> [WORK REQUIRED] Once the pictures are removed, return each record below exactly as written.

[Saved entries]
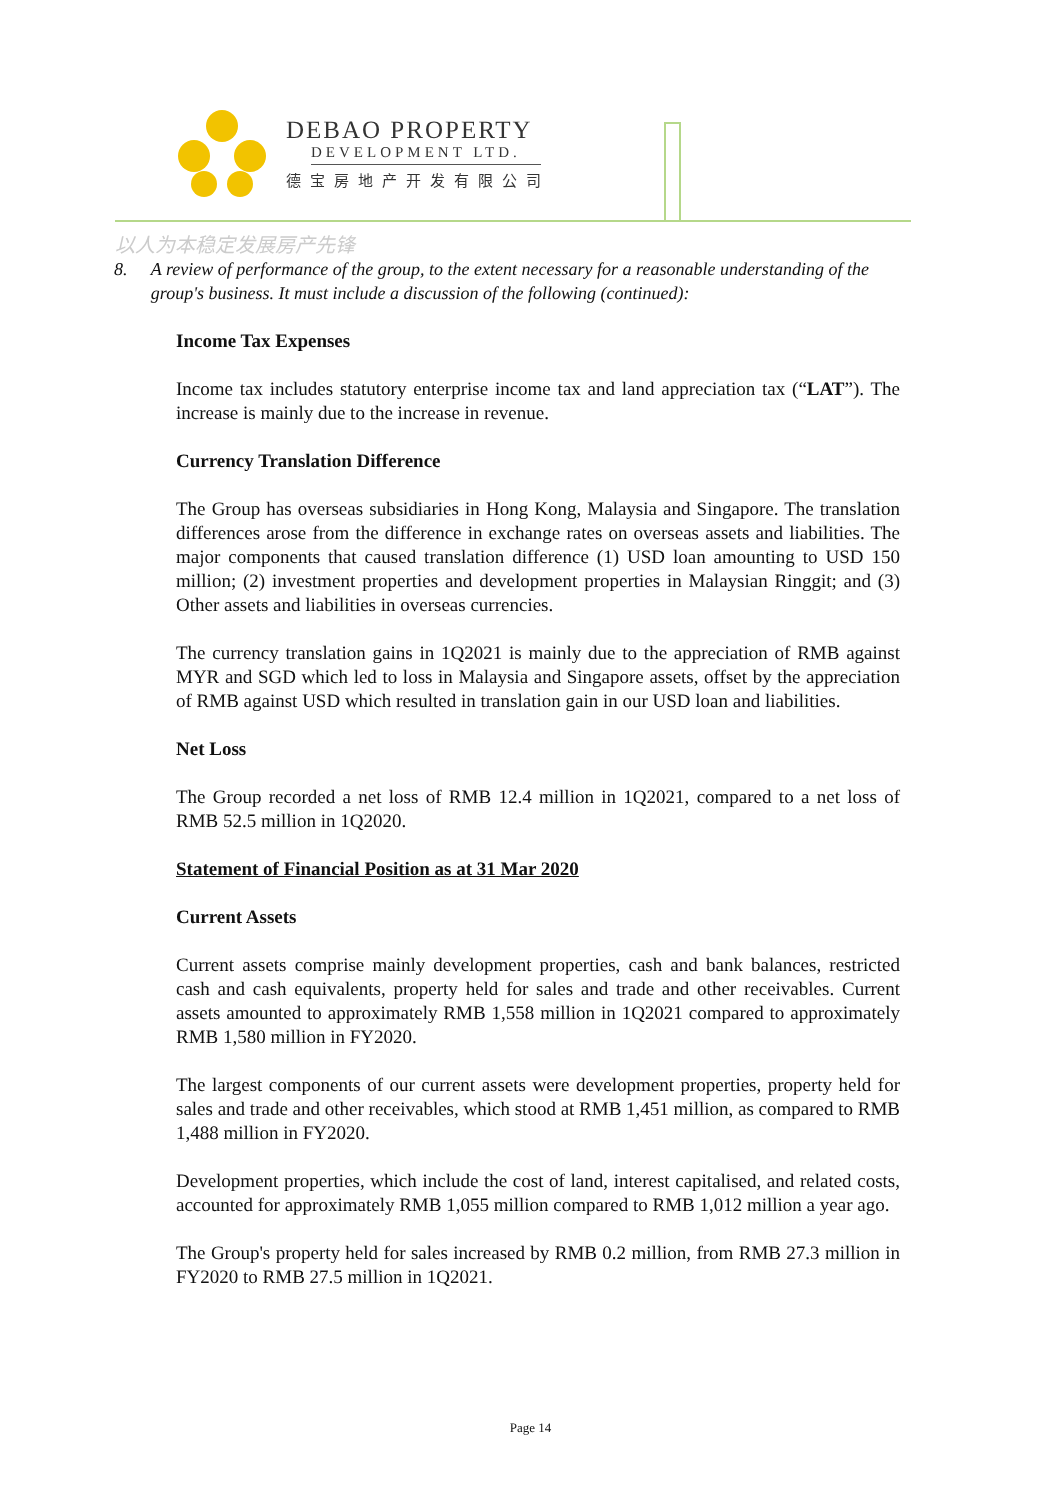DEBAO PROPERTY
DEVELOPMENT LTD.
德宝房地产开发有限公司
以人为本稳定发展房产先锋
8. A review of performance of the group, to the extent necessary for a reasonable understanding of the group's business. It must include a discussion of the following (continued):
Income Tax Expenses
Income tax includes statutory enterprise income tax and land appreciation tax (“LAT”). The increase is mainly due to the increase in revenue.
Currency Translation Difference
The Group has overseas subsidiaries in Hong Kong, Malaysia and Singapore. The translation differences arose from the difference in exchange rates on overseas assets and liabilities. The major components that caused translation difference (1) USD loan amounting to USD 150 million; (2) investment properties and development properties in Malaysian Ringgit; and (3) Other assets and liabilities in overseas currencies.
The currency translation gains in 1Q2021 is mainly due to the appreciation of RMB against MYR and SGD which led to loss in Malaysia and Singapore assets, offset by the appreciation of RMB against USD which resulted in translation gain in our USD loan and liabilities.
Net Loss
The Group recorded a net loss of RMB 12.4 million in 1Q2021, compared to a net loss of RMB 52.5 million in 1Q2020.
Statement of Financial Position as at 31 Mar 2020
Current Assets
Current assets comprise mainly development properties, cash and bank balances, restricted cash and cash equivalents, property held for sales and trade and other receivables. Current assets amounted to approximately RMB 1,558 million in 1Q2021 compared to approximately RMB 1,580 million in FY2020.
The largest components of our current assets were development properties, property held for sales and trade and other receivables, which stood at RMB 1,451 million, as compared to RMB 1,488 million in FY2020.
Development properties, which include the cost of land, interest capitalised, and related costs, accounted for approximately RMB 1,055 million compared to RMB 1,012 million a year ago.
The Group's property held for sales increased by RMB 0.2 million, from RMB 27.3 million in FY2020 to RMB 27.5 million in 1Q2021.
Page 14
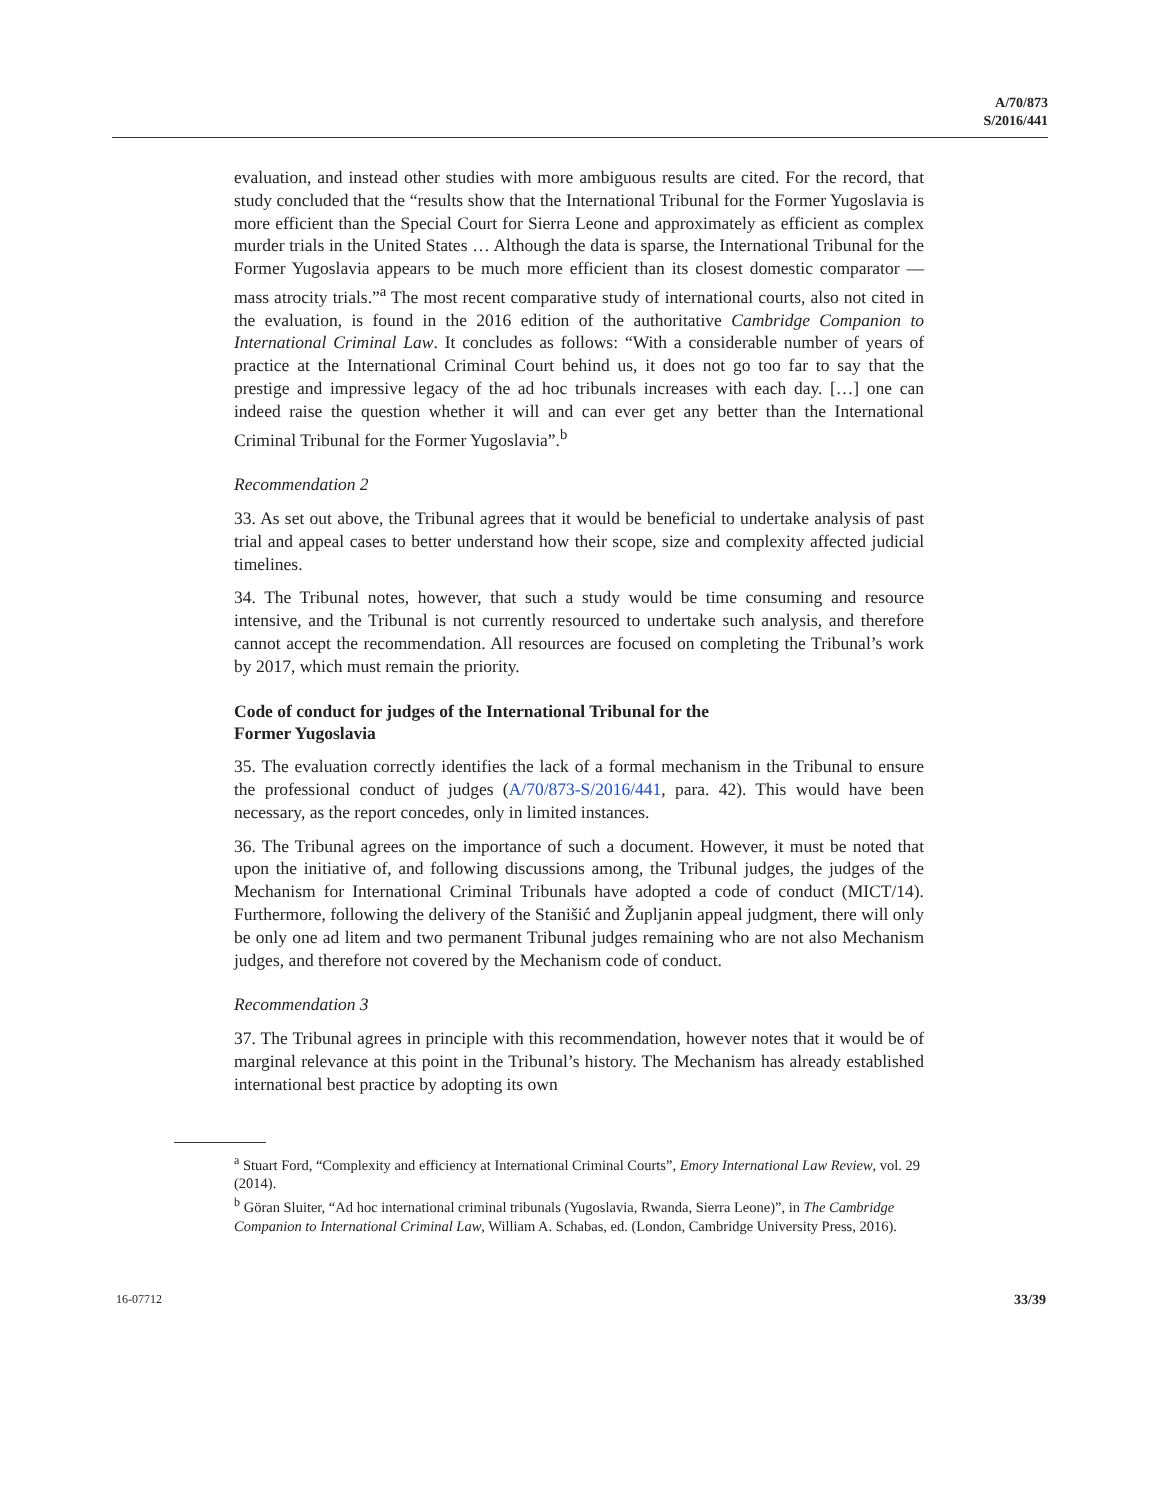A/70/873
S/2016/441
evaluation, and instead other studies with more ambiguous results are cited. For the record, that study concluded that the “results show that the International Tribunal for the Former Yugoslavia is more efficient than the Special Court for Sierra Leone and approximately as efficient as complex murder trials in the United States … Although the data is sparse, the International Tribunal for the Former Yugoslavia appears to be much more efficient than its closest domestic comparator — mass atrocity trials.”<sup>a</sup> The most recent comparative study of international courts, also not cited in the evaluation, is found in the 2016 edition of the authoritative Cambridge Companion to International Criminal Law. It concludes as follows: “With a considerable number of years of practice at the International Criminal Court behind us, it does not go too far to say that the prestige and impressive legacy of the ad hoc tribunals increases with each day. […] one can indeed raise the question whether it will and can ever get any better than the International Criminal Tribunal for the Former Yugoslavia”.<sup>b</sup>
Recommendation 2
33. As set out above, the Tribunal agrees that it would be beneficial to undertake analysis of past trial and appeal cases to better understand how their scope, size and complexity affected judicial timelines.
34. The Tribunal notes, however, that such a study would be time consuming and resource intensive, and the Tribunal is not currently resourced to undertake such analysis, and therefore cannot accept the recommendation. All resources are focused on completing the Tribunal’s work by 2017, which must remain the priority.
Code of conduct for judges of the International Tribunal for the
Former Yugoslavia
35. The evaluation correctly identifies the lack of a formal mechanism in the Tribunal to ensure the professional conduct of judges (A/70/873-S/2016/441, para. 42). This would have been necessary, as the report concedes, only in limited instances.
36. The Tribunal agrees on the importance of such a document. However, it must be noted that upon the initiative of, and following discussions among, the Tribunal judges, the judges of the Mechanism for International Criminal Tribunals have adopted a code of conduct (MICT/14). Furthermore, following the delivery of the Stanišić and Župljanin appeal judgment, there will only be only one ad litem and two permanent Tribunal judges remaining who are not also Mechanism judges, and therefore not covered by the Mechanism code of conduct.
Recommendation 3
37. The Tribunal agrees in principle with this recommendation, however notes that it would be of marginal relevance at this point in the Tribunal’s history. The Mechanism has already established international best practice by adopting its own
<sup>a</sup> Stuart Ford, “Complexity and efficiency at International Criminal Courts”, Emory International Law Review, vol. 29 (2014).
<sup>b</sup> Göran Sluiter, “Ad hoc international criminal tribunals (Yugoslavia, Rwanda, Sierra Leone)”, in The Cambridge Companion to International Criminal Law, William A. Schabas, ed. (London, Cambridge University Press, 2016).
16-07712 33/39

> [REPLY TO THE TASK]
DEBAO PROPERTY
DEVELOPMENT LTD.
德宝房地产开发有限公司
以人为本稳定发展房产先锋
8. A review of performance of the group, to the extent necessary for a reasonable understanding of the group's business. It must include a discussion of the following (continued):
Income Tax Expenses
Income tax includes statutory enterprise income tax and land appreciation tax (“LAT”). The increase is mainly due to the increase in revenue.
Currency Translation Difference
The Group has overseas subsidiaries in Hong Kong, Malaysia and Singapore. The translation differences arose from the difference in exchange rates on overseas assets and liabilities. The major components that caused translation difference (1) USD loan amounting to USD 150 million; (2) investment properties and development properties in Malaysian Ringgit; and (3) Other assets and liabilities in overseas currencies.
The currency translation gains in 1Q2021 is mainly due to the appreciation of RMB against MYR and SGD which led to loss in Malaysia and Singapore assets, offset by the appreciation of RMB against USD which resulted in translation gain in our USD loan and liabilities.
Net Loss
The Group recorded a net loss of RMB 12.4 million in 1Q2021, compared to a net loss of RMB 52.5 million in 1Q2020.
Statement of Financial Position as at 31 Mar 2020
Current Assets
Current assets comprise mainly development properties, cash and bank balances, restricted cash and cash equivalents, property held for sales and trade and other receivables. Current assets amounted to approximately RMB 1,558 million in 1Q2021 compared to approximately RMB 1,580 million in FY2020.
The largest components of our current assets were development properties, property held for sales and trade and other receivables, which stood at RMB 1,451 million, as compared to RMB 1,488 million in FY2020.
Development properties, which include the cost of land, interest capitalised, and related costs, accounted for approximately RMB 1,055 million compared to RMB 1,012 million a year ago.
The Group's property held for sales increased by RMB 0.2 million, from RMB 27.3 million in FY2020 to RMB 27.5 million in 1Q2021.
Page 14
A/70/873
S/2016/441
evaluation, and instead other studies with more ambiguous results are cited. For the record, that study concluded that the “results show that the International Tribunal for the Former Yugoslavia is more efficient than the Special Court for Sierra Leone and approximately as efficient as complex murder trials in the United States … Although the data is sparse, the International Tribunal for the Former Yugoslavia appears to be much more efficient than its closest domestic comparator — mass atrocity trials.”<sup>a</sup> The most recent comparative study of international courts, also not cited in the evaluation, is found in the 2016 edition of the authoritative Cambridge Companion to International Criminal Law. It concludes as follows: “With a considerable number of years of practice at the International Criminal Court behind us, it does not go too far to say that the prestige and impressive legacy of the ad hoc tribunals increases with each day. […] one can indeed raise the question whether it will and can ever get any better than the International Criminal Tribunal for the Former Yugoslavia”.<sup>b</sup>
Recommendation 2
33. As set out above, the Tribunal agrees that it would be beneficial to undertake analysis of past trial and appeal cases to better understand how their scope, size and complexity affected judicial timelines.
34. The Tribunal notes, however, that such a study would be time consuming and resource intensive, and the Tribunal is not currently resourced to undertake such analysis, and therefore cannot accept the recommendation. All resources are focused on completing the Tribunal’s work by 2017, which must remain the priority.
Code of conduct for judges of the International Tribunal for the
Former Yugoslavia
35. The evaluation correctly identifies the lack of a formal mechanism in the Tribunal to ensure the professional conduct of judges (A/70/873-S/2016/441, para. 42). This would have been necessary, as the report concedes, only in limited instances.
36. The Tribunal agrees on the importance of such a document. However, it must be noted that upon the initiative of, and following discussions among, the Tribunal judges, the judges of the Mechanism for International Criminal Tribunals have adopted a code of conduct (MICT/14). Furthermore, following the delivery of the Stanišić and Župljanin appeal judgment, there will only be only one ad litem and two permanent Tribunal judges remaining who are not also Mechanism judges, and therefore not covered by the Mechanism code of conduct.
Recommendation 3
37. The Tribunal agrees in principle with this recommendation, however notes that it would be of marginal relevance at this point in the Tribunal’s history. The Mechanism has already established international best practice by adopting its own
<sup>a</sup> Stuart Ford, “Complexity and efficiency at International Criminal Courts”, Emory International Law Review, vol. 29 (2014).
<sup>b</sup> Göran Sluiter, “Ad hoc international criminal tribunals (Yugoslavia, Rwanda, Sierra Leone)”, in The Cambridge Companion to International Criminal Law, William A. Schabas, ed. (London, Cambridge University Press, 2016).
16-07712 33/39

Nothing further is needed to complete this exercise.